Touch ID and Your Password 🖥️
Touch ID on MacBooks doesn't replace your password — it supplements it. Your login password is still required:
- After a restart or shutdown
- When making system-level changes
- When Touch ID fails (wet fingers, unregistered fingerprint, etc.)
You can manage Touch ID fingerprints in System Settings → Touch ID & Password. Adding or removing fingerprints here doesn't change your login password.
Factors That Affect How This Works for You
The steps above cover the most common scenarios, but several variables change the picture:
macOS version: The interface differs noticeably between macOS Ventura/Sonoma and older versions like Big Sur or Catalina. The options are the same in principle, but navigation has changed.
Account type: Local accounts, Apple ID-linked accounts, and managed enterprise accounts each have different reset processes. If your Mac was set up by an employer or school, you may not have permission to change the password yourself.
FileVault status: If FileVault disk encryption is enabled (which Apple now enables by default on newer Macs), password recovery requires an extra step. You either need your FileVault recovery key (generated when FileVault was turned on) or your Apple ID recovery credentials. Without these, access to an encrypted drive is not recoverable.
Apple Silicon vs. Intel Mac: The method to boot into Recovery Mode differs. Intel Macs use Cmd + R at startup. Apple Silicon Macs (M1, M2, M3 chips) require you to hold the power button until the startup options screen appears.
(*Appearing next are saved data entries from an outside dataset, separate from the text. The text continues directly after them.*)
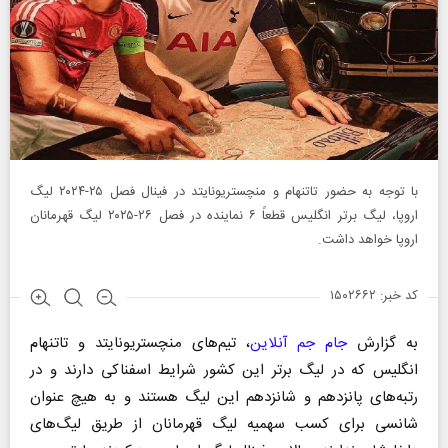
با توجه به حضور تاتنهام و منچستریونایتد در فینال فصل ۲۵-۲۰۲۴ لیگ
اروپا، لیگ برتر انگلیس قطعاً ۶ نماینده در فصل ۲۶-۲۰۲۵ لیگ قهرمانان
اروپا خواهد داشت.
کد خبر: ۱۵۰۲۶۶۲
به گزارش
جام جم آنلاین
، تیم‌های منچستریونایتد و تاتنهام
انگلیس که در لیگ برتر این کشور شرایط اسفناکی دارند و در
رتبه‌های پانزدهم و شانزدهم این لیگ هستند و به هیچ عنوان
شانسی برای کسب سهمیه لیگ قهرمانان از طریق لیگ‌های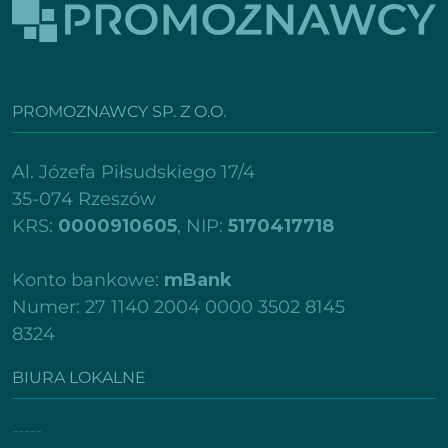
PROMOZNAWCY SP. Z O.O.
Al. Józefa Piłsudskiego 17/4
35-074 Rzeszów
KRS:
0000910605
, NIP:
5170417718
Konto bankowe:
mBank
Numer: 27 1140 2004 0000 3502 8145
8324
BIURA LOKALNE
-----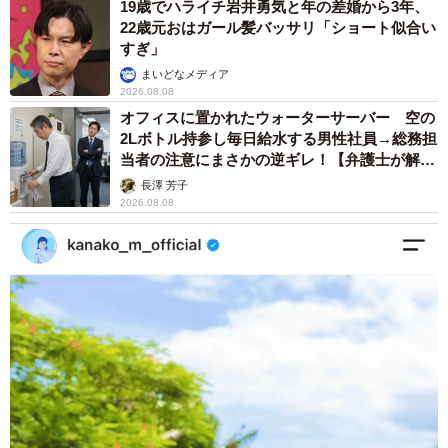
19歳でハライチ岩井勇気と年の差婚から3年、
22歳元おはガール髪バッサリ「ショート似合い
すぎ」
まいどなメディア
2026.08.08
オフィスに置かれたウォーターサーバー 空の
2Lボトル持参し毎日給水する男性社員→総務担
当者の注意にまさかの逆ギレ！【弁護士が解
説】
長澤 芳子
2026.08.08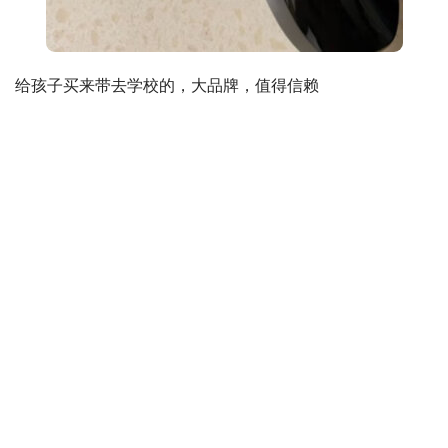
给孩子买来带去学校的，大品牌，值得信赖
生成海报
0
0
『避坑指南』颐莲喷雾1.0和2.0有什么区别？评测哪一款功
能更强大
« 上一篇
2022/09/26 07:10
商家爆料美的SZ-2D40B和美的SZK-2C30区别是什么？评
测比较哪款好
2022/09/26 07:14
下一篇 »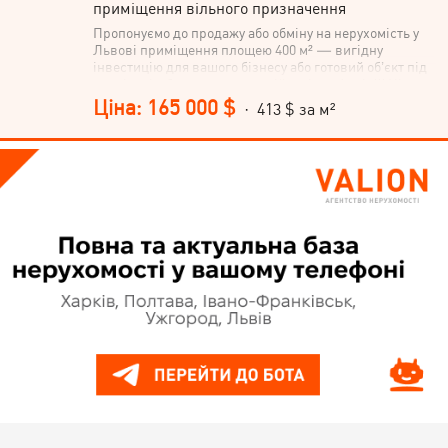
приміщення вільного призначення
Пропонуємо до продажу або обміну на нерухомість у
Львові приміщення площею 400 м² — вигідну
інвестицію для вашого бізнесу або готовий об’єкт під
реалізацію будь-якої комерційної ідеї. Акція!!! Ціна
актуальна тільки до кінця серпня 2026 року Локація
Ціна: 165 000 $
· 413 $ за м²
справді унікальна: приміщення розташоване серед
мальовничих краєвидів, у тихому та водночас
перспективному місці біля лісу в с. Великі Глібовичі.
Це простір, який поєднує комфорт, приватність і
потенціал для розвитку, що сьогодні особливо
цінується покупцями. Об’єкт універсальний і
підходить для різних видів діяльності — від
виробництва та складу до сервісного чи іншого
комерційного використання. Продумане оснащення
забезпечує автономність і зручність у щоденній
роботі: біосептик, парове опалення, незалежне від
електроенергії, котел на дровах, свердловина,
проведена вода та відеоспостереження. Територія
огороджена, що додає безпеки та контролю. Такі
об’єкти з’являються на ринку нечасто, а поєднання
площі, автономності та вигідної локації робить цю
пропозицію особливо привабливою. Якщо ви шукаєте
приміщення з реальним потенціалом і хочете
встигнути придбати перспективний об’єкт на вигідних
умовах — не відкладайте рішення. Відповімо на всі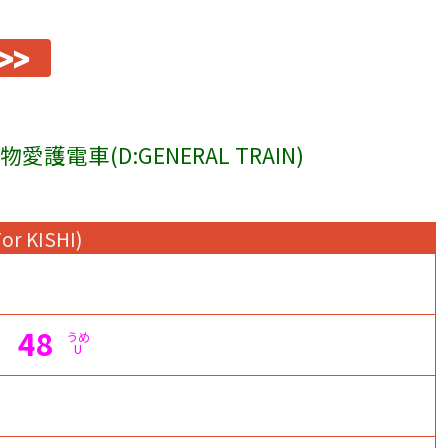
>>
愛護電車(D:GENERAL TRAIN)
For KISHI)
48
うめ
U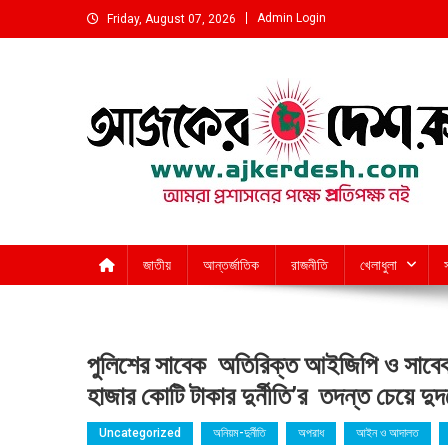
Skip
Admin Login
Friday, August 07, 2026
to
content
আমরা প্রশাসনের পক্ষে প্রতিপক্ষ নই
জাতীয়
আন্তর্জাতিক
রাজনীতি
খেলাধুলা
পুলিশের সাবেক অতিরিক্ত আইজিপি ও সাবেক 
হাজার কোটি টাকার দুর্নীতি’র তদন্ত চেয়ে 
Uncategorized
অনিয়ম-দুর্নীতি
অপরাধ
আইন ও আদালত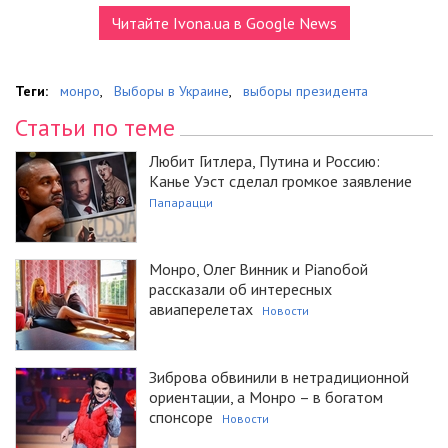
Читайте Ivona.ua в Google News
Теги:
монро
,
Выборы в Украине
,
выборы президента
Статьи по теме
Любит Гитлера, Путина и Россию:
Канье Уэст сделал громкое заявление
Папарацци
Монро, Олег Винник и Pianoбой
рассказали об интересных
авиаперелетах
Новости
Зиброва обвинили в нетрадиционной
ориентации, а Монро – в богатом
спонсоре
Новости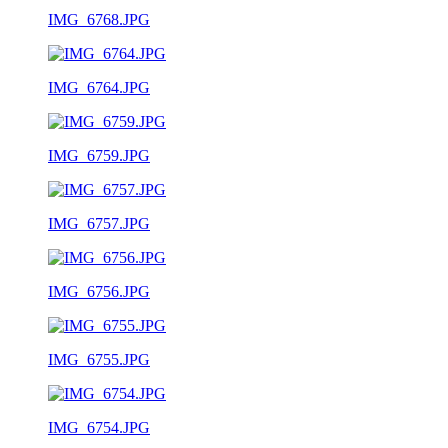
IMG_6768.JPG
IMG_6764.JPG
IMG_6759.JPG
IMG_6757.JPG
IMG_6756.JPG
IMG_6755.JPG
IMG_6754.JPG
iCloud Keychain: Changing your login password doesn't automatically update passwords saved in Keychain or iCloud Keychain. You may be prompted to update your Keychain password separately, or it may ask you to create a new one.
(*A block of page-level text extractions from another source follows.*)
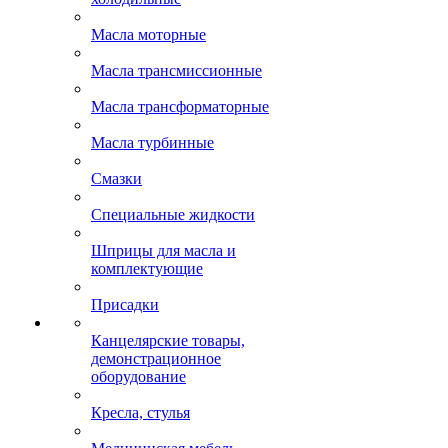
Масла моторные
Масла трансмиссионные
Масла трансформаторные
Масла турбинные
Смазки
Специальные жидкости
Шприцы для масла и
комплектующие
Присадки
Канцелярские товары,
демонстрационное
оборудование
Кресла, стулья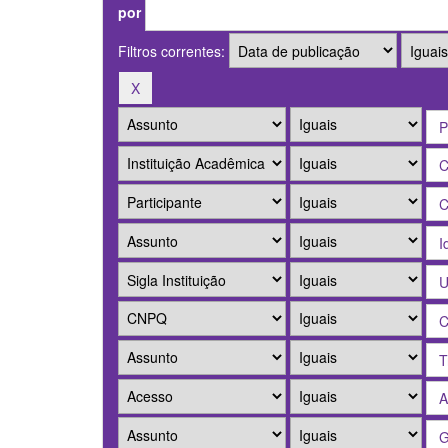
por
Filtros correntes: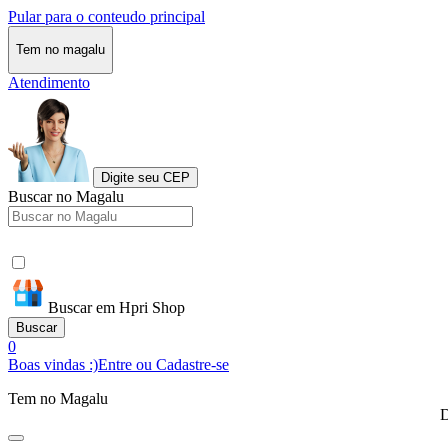
Pular para o conteudo principal
Tem no magalu
Atendimento
Digite seu CEP
Buscar no Magalu
Buscar em Hpri Shop
Buscar
0
Boas vindas :)
Entre ou Cadastre-se
Tem no Magalu
D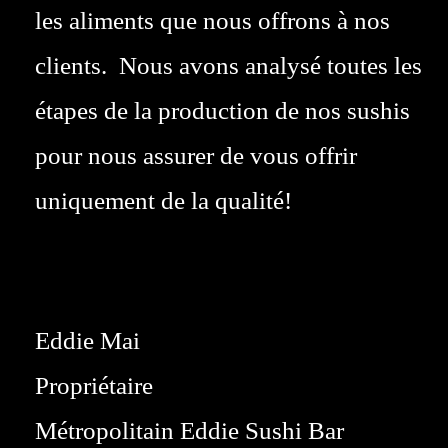
les aliments que nous offrons à nos
clients. Nous avons analysé toutes les
étapes de la production de nos sushis
pour nous assurer de vous offrir
uniquement de la qualité!
Eddie Mai
Propriétaire
Métropolitain Eddie Sushi Bar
Password Complexity and Security Considerations
macOS doesn't enforce strict password complexity rules for local accounts by default, though managed environments often do. General best practices for a login password:
- At least 12 characters
- Mix of uppercase, lowercase, numbers, and symbols
- Avoid reusing passwords across accounts
- Don't use easily guessable information (birthdays, pet names, etc.)
If you use the same password for your Mac login and your Apple ID, a compromise of one affects both. Keeping them separate adds a layer of protection — particularly relevant if your Mac is used in shared or public environments.
How smoothly all of this goes depends significantly on which account type your Mac uses, whether FileVault is active, and how your Apple ID is configured. Those details live in your own settings — and checking them first will tell you exactly which path applies to you.